I tackled this question by teaming up with scientists who have expertise in RNA-sequencing, single-cell sequencing, and computational biology. Through this joint effort, we now show in a paper published in Nature Biomedical Engineering that neuronal cells in our 3D tissues created using a hydrogel matrix (Matrigel) show relatively more enriched neuronal processes, and addition of astrocytes led to the same trend (Fig. 1). Furthermore, by changing the parameters of the encapsulating material, such as composition and volume, we could tune the gene expression profiles. I next asked how the transcriptome of the cells in our 3D cultures compared to that of the human brain. By comparing our data to data from the Human Brain Atlas, we demonstrated that tunable gene expression profiles in composite hydrogels also led to altered transcriptomic correlation of 3D neural tissues to human brain regions at different developmental time points. 

Could we improve our approximate human brain tissue more? One way in which I tried to achieve this goal was by creating tissues comprised of both astrocytes and neuronal cells derived from the same pool of hESCs, which required developing new differentiation protocols. By using single-cell sequencing, we showed that the cell types in our bottom-up engineered neuronal tissues faithfully reproduced transcriptional patterns of their analogues in the human brain. As the original motivation was to create a system that could accelerate our ability to study genetic variants, as a proof-of-principle, we showed the feasibility of combining these neural tissues with genome-engineering tools.
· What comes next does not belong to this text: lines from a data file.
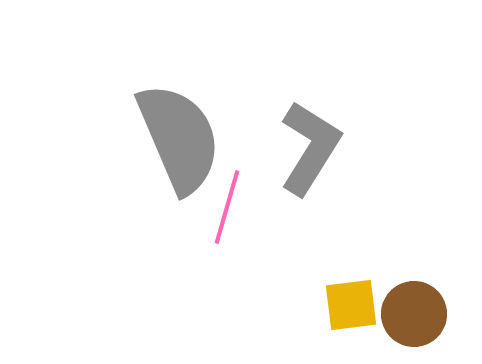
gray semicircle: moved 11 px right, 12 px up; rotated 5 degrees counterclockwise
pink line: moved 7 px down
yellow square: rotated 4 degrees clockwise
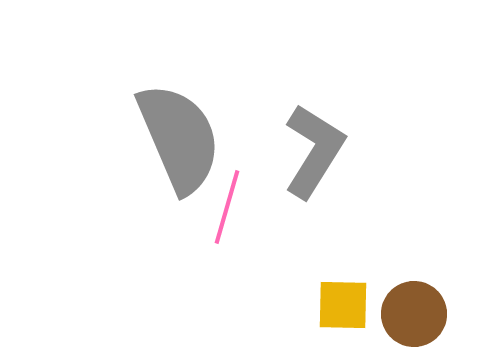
gray L-shape: moved 4 px right, 3 px down
yellow square: moved 8 px left; rotated 8 degrees clockwise
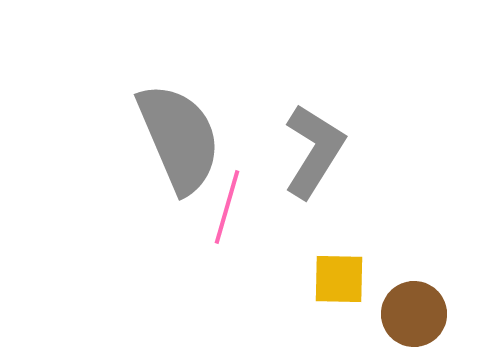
yellow square: moved 4 px left, 26 px up
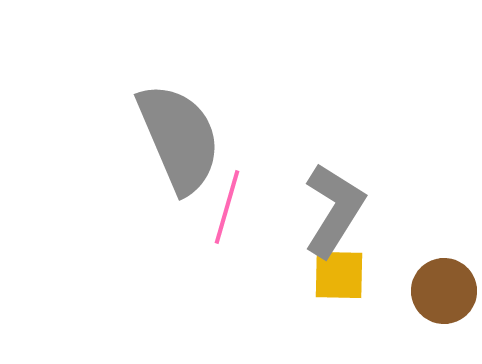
gray L-shape: moved 20 px right, 59 px down
yellow square: moved 4 px up
brown circle: moved 30 px right, 23 px up
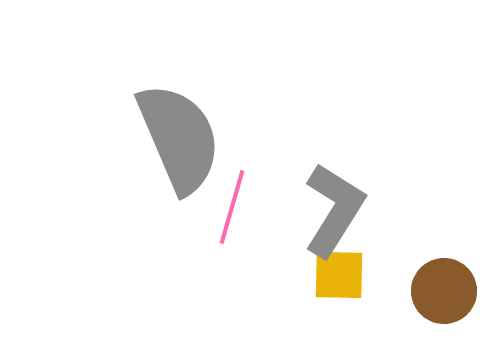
pink line: moved 5 px right
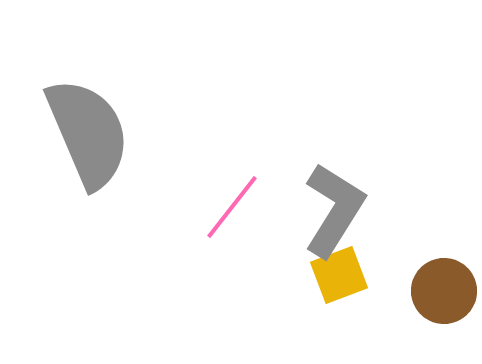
gray semicircle: moved 91 px left, 5 px up
pink line: rotated 22 degrees clockwise
yellow square: rotated 22 degrees counterclockwise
Did we make a human brain? No, but we have evidence that our model of 3D neural tissues shows transcriptomic fidelity to the developing human brain, and can serve as an entry point for studying the genetics of neurological diseases.

Simple systems can pave the way for understanding natural phenomena; in other words, the domain of the approximate can lead to realms of the scientific. To give an example from electrical engineering field, Michael Faraday created the principle of electromagnetism with simple experimental setups. Years later, these principles were formalized by James Clark Maxwell. Similarly, I believe that the 3D neural tissues presented in our paper can be utilized as controllable approximate models of the human brain, which could eventually lead to formal understanding of disease mechanisms.
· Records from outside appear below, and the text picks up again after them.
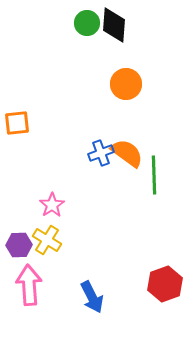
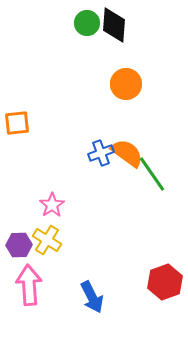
green line: moved 2 px left, 1 px up; rotated 33 degrees counterclockwise
red hexagon: moved 2 px up
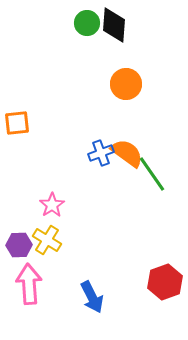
pink arrow: moved 1 px up
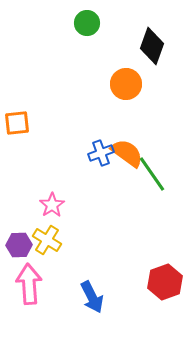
black diamond: moved 38 px right, 21 px down; rotated 15 degrees clockwise
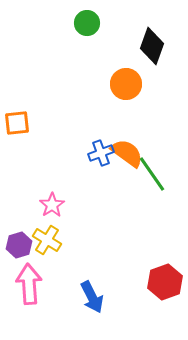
purple hexagon: rotated 15 degrees counterclockwise
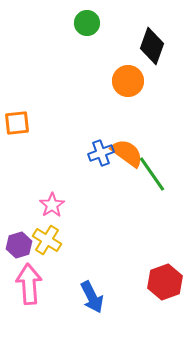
orange circle: moved 2 px right, 3 px up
Figure 1. Workflow for generating 3D cultures of induced neuronal cells and astrocytes, followed by RNA sequencing for gene expression profiling and comparing transcriptome data of our 3D cultures to human brain transcriptome datasets. Figure adapted from our paper. Macmillan Publishers.

Our paper: Tekin, H. et al. Effects of 3D culturing conditions on the transcriptomic profile of stem-cell-derived neurons. Nat. Biomed. Eng. doi:10.1038/s41551-018-0219-9 (2018).